Love as the Practice of Freedom? : or Phyllida Goes to Princeton
January 1, 1970Back in February I wrote in an entry called "Unitasking that I had been busy working on my second novel but was now able to blog again. Then I posted nothing for a month. What up?
As it turns out, the conference I was so hoping was happening but wasn't sure, really is happening. Love as the Practice of Freedom? : Romance Fiction and American Culture is scheduled for April 23 and 24 at Princeton University. Looking at the roster of authors and scholars who will be there I am still in awe at my inclusion, and filled with gratitude. Here's the link:
The conference is free and open to the public, but you do need to register.
Of course, not everyone invited was able to come, and the panels have been reconfigured. I was originally on the panel called "The Sweetest Taboos: Romance and Sexuality," but am now on "Memory and Desire: Romance, History, and Literary Tradition." I still have the same 15 minutes to speak in this crowded schedule, and really have only one topic: how and why Phyllida follows the traditional format of the Regency romance novel while introducing perhaps the most taboo subject of all: female desire for--and attainment of--the forbidden.

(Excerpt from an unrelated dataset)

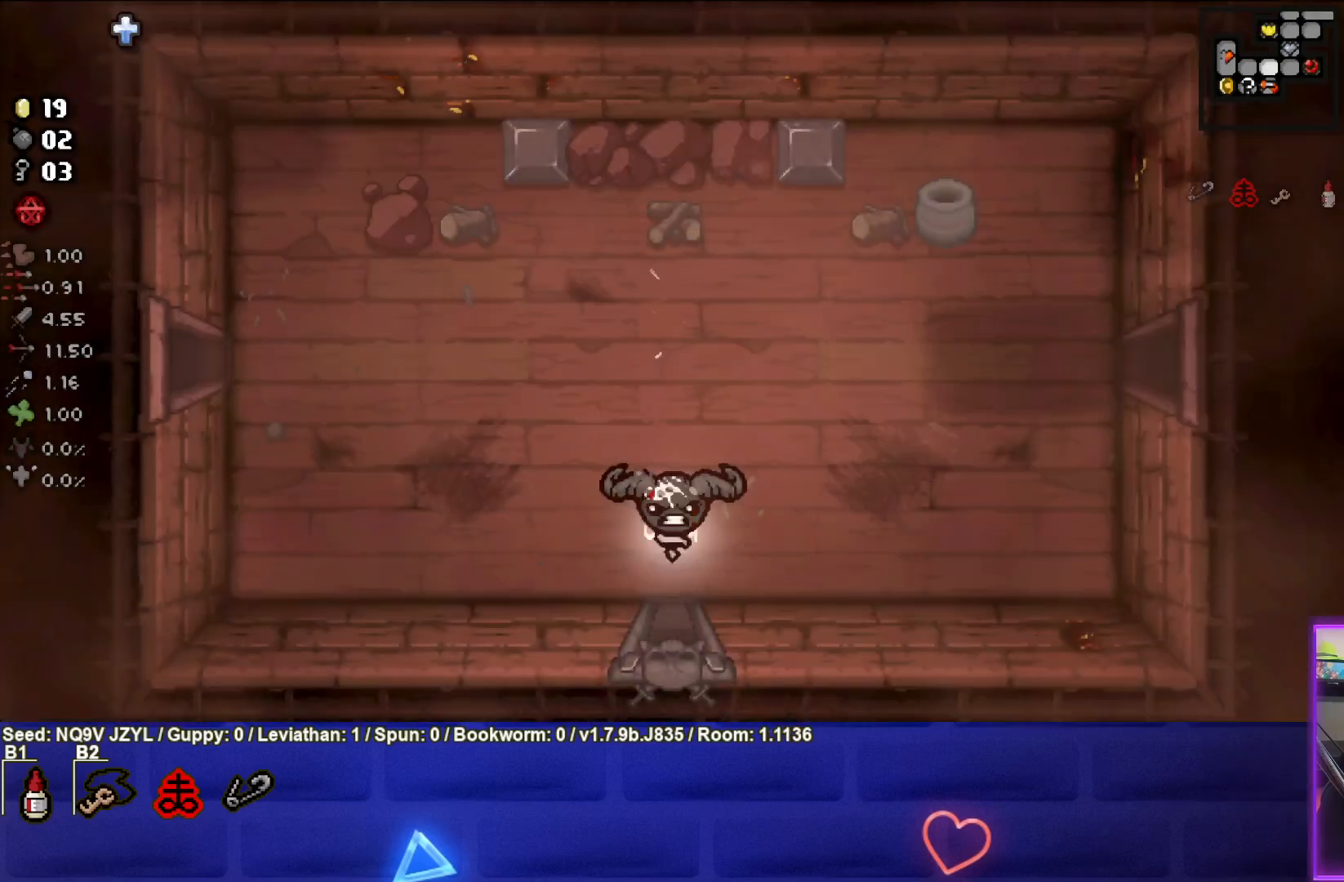
{"buttons": [], "left_stick": "up-left", "events": [[67, "left_stick", "up-left"]]}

Before I knew the conference was on track, I had been planning to post comments on things that had been on my mind while writing my novel, like Jane Austen's heroines' desperate need, clearly a reflection of their brilliant creator's situation, for men who are capable of carrying on an intelligent conversation. But now I have to work on my 15 minutes of fame. As most of you know, the shorter something is, the harder it is to write. So in my unitasking way, I'll be back in my cave, laboring over my little speech, forced out at intervals to catalog the odd book or e-journal.